How to choose a property manager in Brisbane - what to look for and what to avoid

Fee ranges are indicative based on Brisbane market research and may vary by agency and suburb. Queensland rental legislation is administered by the Residential Tenancies Authority (RTA) at rta.qld.gov.au.
A great property manager protects your investment, maximises your rent, and finds you quality tenants fast. A poor one costs you far more than their fee in vacancies, maintenance oversights, and tenant disputes. Here is how to tell the difference before you sign.
In Brisbane's current rental market - vacancy at 0.9%, rents rising 8.5% annually, and properties leasing within days - a property manager's skill matters more than it has in years. When the market is tight, a good manager captures premium rents and locks in quality long-term tenants. A mediocre one underprices your property or cycles through difficult tenants, costing you far more than the 1% difference in management fee between good and average.
For a first-time investor, the property manager is the most important relationship you will build after your mortgage broker. This guide explains what to look for, what questions to ask, and the red flags that should send you elsewhere.
- 1.What property management fees look like in Brisbane
- 2.The questions to ask every property manager
- 3.What good property management looks like in practice
- 4.Red flags to watch for
- 5.Self-managing vs using a property manager
What property management fees look like in Brisbane in 2026
On a Brisbane unit renting at $650 per week, a 7% management fee is $45.50 per week - $2,366 annually. A 10% fee is $65 per week - $3,380 annually. That $1,000 annual difference is significant, but fixating on the management fee percentage while ignoring the quality of service is one of the most expensive mistakes first-time investors make. A manager who keeps the property consistently tenanted and commands market rent will outperform a cheap manager who has high vacancy and below-market rent every time.
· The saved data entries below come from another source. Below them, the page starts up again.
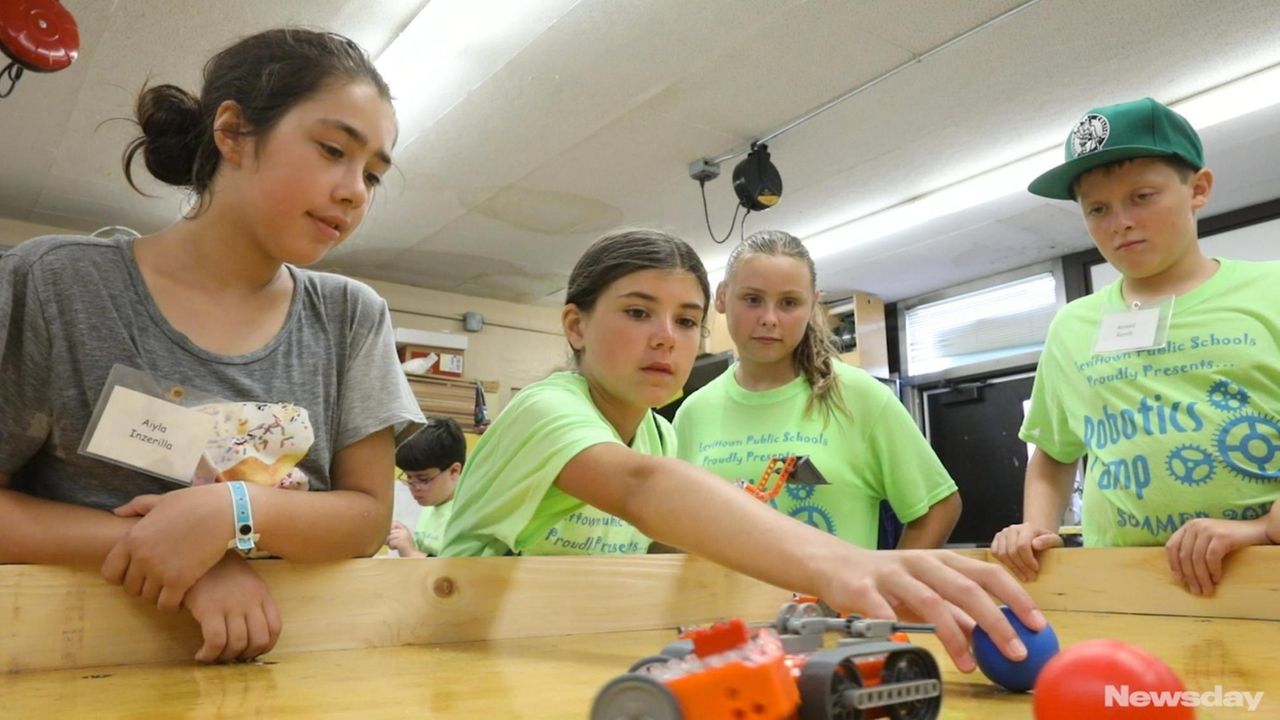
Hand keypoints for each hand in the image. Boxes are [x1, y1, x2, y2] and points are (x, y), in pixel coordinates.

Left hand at [102, 485, 233, 611]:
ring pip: (148, 598)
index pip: (110, 572)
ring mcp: (160, 571)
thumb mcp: (161, 500)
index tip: (135, 574)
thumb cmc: (194, 502)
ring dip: (158, 596)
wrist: (223, 511)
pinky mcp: (180, 581)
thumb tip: (116, 512)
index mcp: (133, 538)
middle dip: (142, 587)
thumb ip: (136, 506)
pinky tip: (180, 598)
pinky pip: (166, 605)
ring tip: (169, 589)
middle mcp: (141, 557)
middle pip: (130, 588)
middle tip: (157, 582)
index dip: (120, 576)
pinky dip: (172, 605)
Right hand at [183, 553, 282, 662]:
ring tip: (214, 657)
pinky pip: (216, 642)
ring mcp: (232, 605)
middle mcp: (251, 601)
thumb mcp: (244, 580)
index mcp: (261, 594)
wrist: (196, 550)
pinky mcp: (210, 609)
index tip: (251, 652)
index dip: (266, 646)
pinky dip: (210, 654)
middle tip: (231, 658)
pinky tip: (201, 655)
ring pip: (238, 644)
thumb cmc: (217, 568)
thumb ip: (251, 600)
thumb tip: (248, 630)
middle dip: (246, 656)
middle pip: (259, 640)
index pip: (275, 628)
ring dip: (226, 657)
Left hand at [387, 521, 422, 556]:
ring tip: (395, 546)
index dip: (389, 527)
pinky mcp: (401, 542)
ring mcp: (403, 536)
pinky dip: (391, 547)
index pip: (395, 523)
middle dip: (388, 538)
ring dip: (389, 543)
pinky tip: (396, 548)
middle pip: (389, 531)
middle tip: (391, 543)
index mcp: (405, 528)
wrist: (412, 556)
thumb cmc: (404, 548)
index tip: (389, 534)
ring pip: (389, 537)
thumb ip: (393, 533)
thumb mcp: (400, 537)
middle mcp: (404, 531)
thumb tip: (381, 532)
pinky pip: (391, 543)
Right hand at [821, 549, 1045, 672]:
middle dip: (995, 621)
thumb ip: (956, 610)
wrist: (833, 565)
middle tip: (1015, 650)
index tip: (1037, 625)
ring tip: (970, 664)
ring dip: (954, 635)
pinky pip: (883, 610)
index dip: (1016, 597)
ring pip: (930, 601)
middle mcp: (921, 562)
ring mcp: (892, 574)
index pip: (988, 574)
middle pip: (965, 588)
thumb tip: (991, 634)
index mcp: (942, 560)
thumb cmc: (886, 580)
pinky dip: (897, 627)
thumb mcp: (926, 590)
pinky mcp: (863, 588)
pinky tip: (907, 644)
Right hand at [990, 523, 1062, 580]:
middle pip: (1011, 551)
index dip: (1028, 560)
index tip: (1036, 569)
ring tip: (1023, 576)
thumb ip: (1048, 541)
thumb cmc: (1046, 542)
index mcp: (1027, 527)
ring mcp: (1003, 533)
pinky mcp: (996, 540)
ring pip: (1001, 554)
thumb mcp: (1055, 541)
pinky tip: (1014, 569)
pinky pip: (995, 553)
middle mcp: (1013, 528)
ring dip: (1013, 568)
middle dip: (1021, 567)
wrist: (1037, 537)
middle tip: (1030, 577)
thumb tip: (1035, 544)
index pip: (1022, 545)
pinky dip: (1003, 563)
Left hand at [1166, 518, 1267, 595]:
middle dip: (1190, 576)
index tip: (1179, 579)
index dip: (1174, 564)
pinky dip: (1213, 570)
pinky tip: (1217, 579)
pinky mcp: (1222, 536)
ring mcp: (1208, 529)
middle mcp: (1196, 526)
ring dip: (1202, 578)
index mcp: (1189, 527)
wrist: (1256, 531)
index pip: (1172, 546)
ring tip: (1207, 590)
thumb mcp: (1206, 541)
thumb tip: (1181, 575)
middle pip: (1185, 555)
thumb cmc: (1230, 540)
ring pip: (1197, 559)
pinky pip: (1212, 558)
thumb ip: (1193, 549)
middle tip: (1196, 591)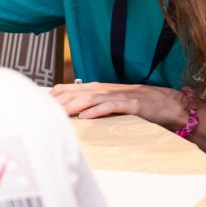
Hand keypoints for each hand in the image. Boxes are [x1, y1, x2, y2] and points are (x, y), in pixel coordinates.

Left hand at [49, 81, 187, 130]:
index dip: (53, 96)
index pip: (69, 89)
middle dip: (58, 102)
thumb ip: (93, 104)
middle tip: (42, 111)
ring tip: (58, 113)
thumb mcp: (111, 103)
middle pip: (75, 93)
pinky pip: (111, 107)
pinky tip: (85, 117)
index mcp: (98, 89)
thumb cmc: (137, 105)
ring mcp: (118, 96)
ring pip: (90, 99)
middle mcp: (105, 90)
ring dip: (72, 105)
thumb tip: (72, 113)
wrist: (167, 103)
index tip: (38, 104)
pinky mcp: (132, 105)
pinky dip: (97, 111)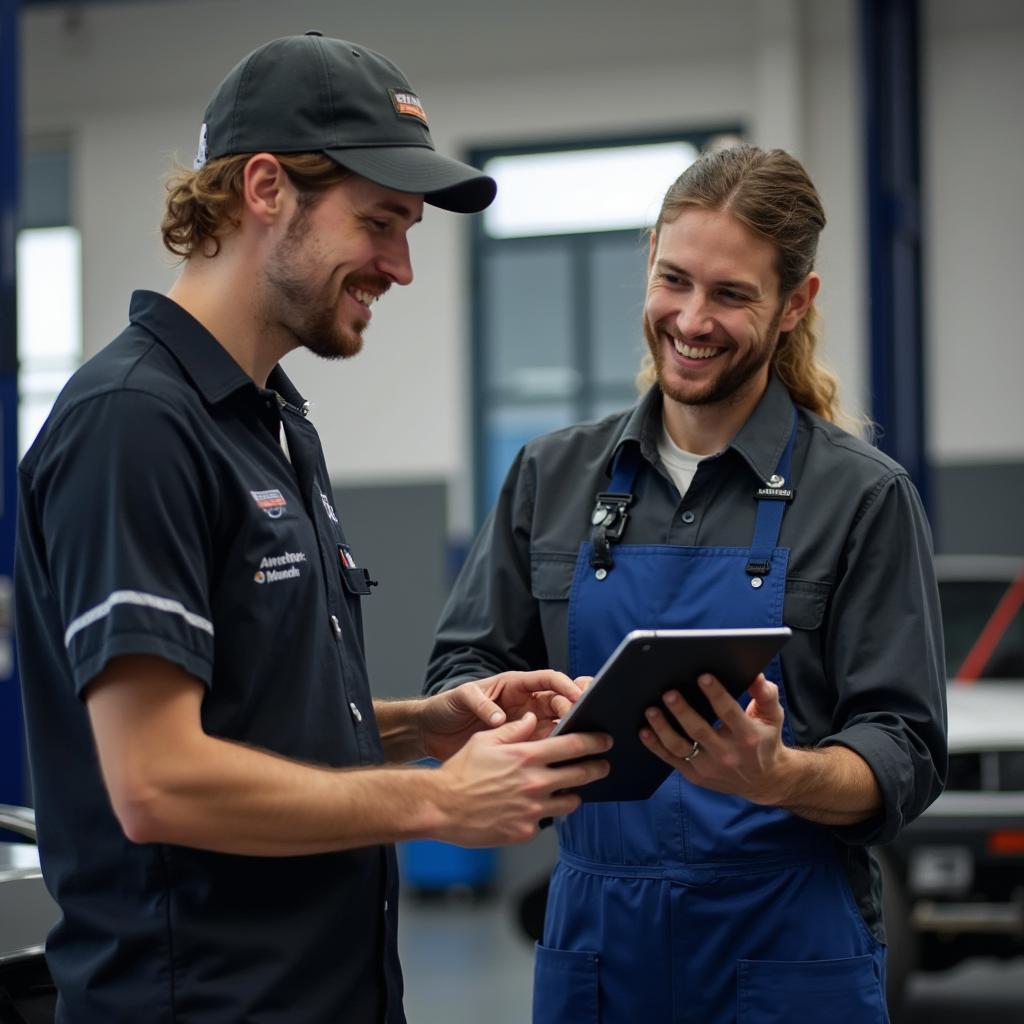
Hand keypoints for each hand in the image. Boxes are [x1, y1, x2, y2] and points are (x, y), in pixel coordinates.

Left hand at [420, 670, 584, 760]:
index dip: (565, 685)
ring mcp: (525, 725)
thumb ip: (481, 704)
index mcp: (514, 685)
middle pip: (559, 702)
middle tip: (584, 720)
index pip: (547, 680)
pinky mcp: (520, 746)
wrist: (432, 732)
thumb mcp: (461, 698)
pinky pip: (544, 746)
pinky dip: (556, 751)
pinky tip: (566, 760)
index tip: (579, 696)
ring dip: (570, 730)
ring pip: (557, 725)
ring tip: (584, 740)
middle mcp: (524, 703)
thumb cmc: (446, 707)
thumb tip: (499, 718)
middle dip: (575, 708)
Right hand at [429, 712, 611, 846]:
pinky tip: (537, 807)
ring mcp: (533, 810)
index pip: (574, 746)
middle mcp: (535, 783)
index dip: (595, 741)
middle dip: (598, 767)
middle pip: (582, 774)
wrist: (442, 807)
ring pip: (571, 801)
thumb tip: (534, 719)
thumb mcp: (485, 740)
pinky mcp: (526, 831)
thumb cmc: (461, 771)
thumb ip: (514, 730)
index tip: (605, 739)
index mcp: (527, 756)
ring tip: (570, 789)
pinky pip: (547, 821)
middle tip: (603, 765)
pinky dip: (546, 813)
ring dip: (574, 793)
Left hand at [638, 673, 794, 804]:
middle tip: (668, 693)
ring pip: (680, 747)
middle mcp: (728, 754)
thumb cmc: (765, 740)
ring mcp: (709, 768)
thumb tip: (755, 674)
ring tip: (650, 710)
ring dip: (662, 728)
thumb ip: (765, 694)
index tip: (703, 676)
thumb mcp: (772, 716)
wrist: (765, 781)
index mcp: (747, 736)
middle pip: (700, 731)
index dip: (716, 694)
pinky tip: (644, 731)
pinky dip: (655, 746)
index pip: (729, 712)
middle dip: (682, 711)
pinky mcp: (696, 776)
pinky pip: (671, 760)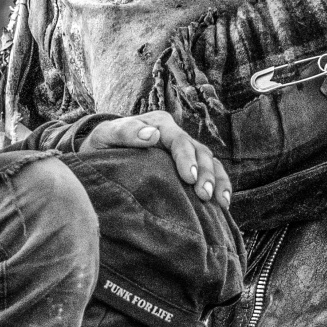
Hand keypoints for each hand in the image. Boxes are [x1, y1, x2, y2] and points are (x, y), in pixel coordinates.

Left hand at [84, 109, 231, 207]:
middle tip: (205, 195)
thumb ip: (125, 132)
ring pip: (210, 161)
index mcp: (158, 124)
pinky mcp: (188, 164)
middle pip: (199, 150)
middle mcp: (175, 134)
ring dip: (217, 180)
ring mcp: (184, 150)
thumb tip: (151, 136)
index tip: (188, 178)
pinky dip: (220, 184)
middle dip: (205, 173)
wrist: (103, 153)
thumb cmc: (102, 145)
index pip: (178, 139)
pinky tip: (224, 203)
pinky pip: (211, 171)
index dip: (186, 158)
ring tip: (220, 202)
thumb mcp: (105, 135)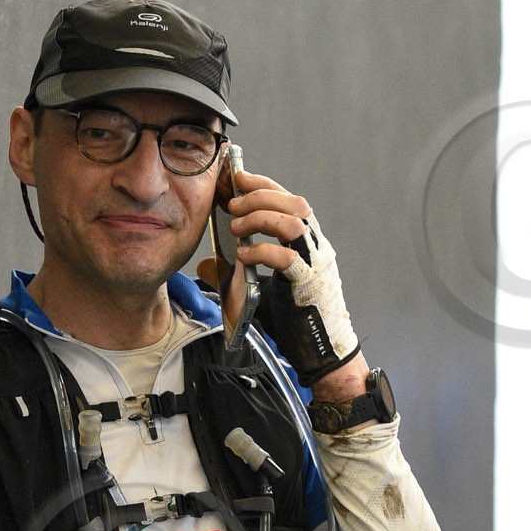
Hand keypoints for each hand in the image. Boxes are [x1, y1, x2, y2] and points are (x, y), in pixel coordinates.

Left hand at [199, 167, 360, 380]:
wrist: (322, 351)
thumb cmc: (296, 321)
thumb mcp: (261, 290)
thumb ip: (237, 274)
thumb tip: (207, 265)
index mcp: (309, 243)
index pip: (290, 200)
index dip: (266, 184)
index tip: (240, 178)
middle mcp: (317, 248)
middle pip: (295, 204)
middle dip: (260, 197)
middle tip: (233, 205)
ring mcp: (316, 264)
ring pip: (295, 223)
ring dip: (261, 219)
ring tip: (236, 228)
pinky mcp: (309, 285)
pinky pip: (288, 258)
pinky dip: (262, 252)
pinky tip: (244, 256)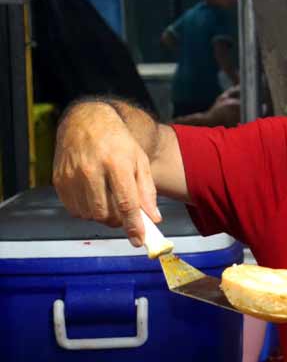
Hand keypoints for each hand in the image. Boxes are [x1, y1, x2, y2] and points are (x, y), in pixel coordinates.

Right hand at [53, 102, 159, 245]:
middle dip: (119, 221)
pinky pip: (74, 209)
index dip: (133, 225)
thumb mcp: (141, 161)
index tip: (139, 239)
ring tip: (111, 204)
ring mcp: (72, 175)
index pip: (126, 202)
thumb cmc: (118, 142)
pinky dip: (87, 211)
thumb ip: (147, 191)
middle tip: (126, 217)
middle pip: (105, 212)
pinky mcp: (59, 179)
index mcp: (117, 163)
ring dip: (103, 217)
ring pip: (89, 214)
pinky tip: (94, 199)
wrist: (87, 121)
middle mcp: (92, 169)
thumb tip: (153, 218)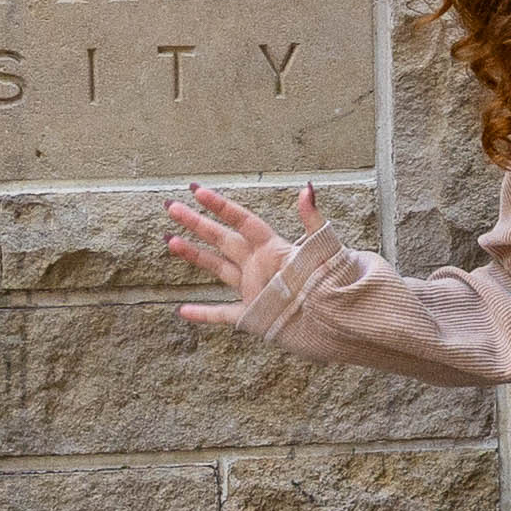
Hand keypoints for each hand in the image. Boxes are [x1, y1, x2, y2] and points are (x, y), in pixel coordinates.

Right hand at [166, 181, 344, 337]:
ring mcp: (253, 290)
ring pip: (217, 268)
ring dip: (194, 255)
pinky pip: (223, 314)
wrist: (340, 323)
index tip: (196, 190)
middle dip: (196, 222)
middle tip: (171, 206)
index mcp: (273, 248)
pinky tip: (183, 310)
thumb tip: (307, 187)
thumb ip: (313, 219)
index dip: (219, 205)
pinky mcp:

The questions to ask every property manager before you appoint them
What good property management looks like in practice
| Metric | What it includes | Typical result |
|---|---|---|
| Rental pricing | Good: reviews rent at every lease renewal using comparable data. Poor: leaves rent unchanged year after year. | Key differentiator |
| Vacancy | Good: markets property 6-8 weeks before lease expiry. Poor: lists the day after tenant vacates. | Key differentiator |
| Tenant selection | Good: verifies employment, references, and rental history. Poor: fills vacancy quickly without thorough checks. | Key differentiator |
| Maintenance | Good: preferred trades, competitive rates, keeps you informed. Poor: expensive contractors, slow response. | Key differentiator |
| Inspections | Good: 4x per year with written photographic reports. Poor: minimal inspections, no written records. | Key differentiator |
| Communication | Good: proactive updates, responds within 24 hours. Poor: hard to reach, reactive only. | Key differentiator |
| Rent arrears | Good: day 1 contact, formal process by day 7. Poor: weeks before action, lets arrears build. | Key differentiator |
Red flags to watch for
Be cautious of any manager who cannot tell you their current vacancy rate, who handles more than 200 properties per manager, who charges a maintenance markup on top of trades invoices, who cannot provide recent comparable rental data for your suburb, or who pressures you to sign before you have asked all your questions. The management agreement is a legal document - read it in full before signing, and check the notice period required to change managers if the relationship does not work out.
Self-managing vs using a property manager
Some investors choose to self-manage their rental property, particularly if they live nearby and have time to dedicate to it. In Brisbane's tight rental market, self-management is more viable than in slower markets - properties are easy to fill and tenant demand is high. But self-management carries real risk: you need to know your obligations under Queensland's Residential Tenancies Act, understand your rights and obligations around bond, inspections, maintenance, and entry, and be available to respond to maintenance issues promptly.
The majority of first-time investors benefit from professional management, at least for their first property. The knowledge gained from observing how a good manager operates is itself an education in landlord obligations and property management practice. Once you understand what good looks like, you can make an informed decision about whether self-management is viable for future properties.
Do not rely solely on testimonials on the agency's own website. Search the agency name on Google and read recent reviews from both landlords and tenants. A manager who is great with landlords but notoriously unresponsive to tenant maintenance requests will create problems - unhappy tenants become short-tenancy tenants, which means more vacancy and more letting fees for you.
This article is general information only and does not constitute financial, legal, or property management advice. Fee ranges are indicative based on Brisbane market research and may vary by agency and suburb. Queensland rental legislation is administered by the Residential Tenancies Authority (RTA) at rta.qld.gov.au. Always review any management agreement with a lawyer or independent advisor before signing.
General information only. This article does not constitute financial, legal, or investment advice. Always consult a licensed financial adviser or mortgage broker before making investment decisions.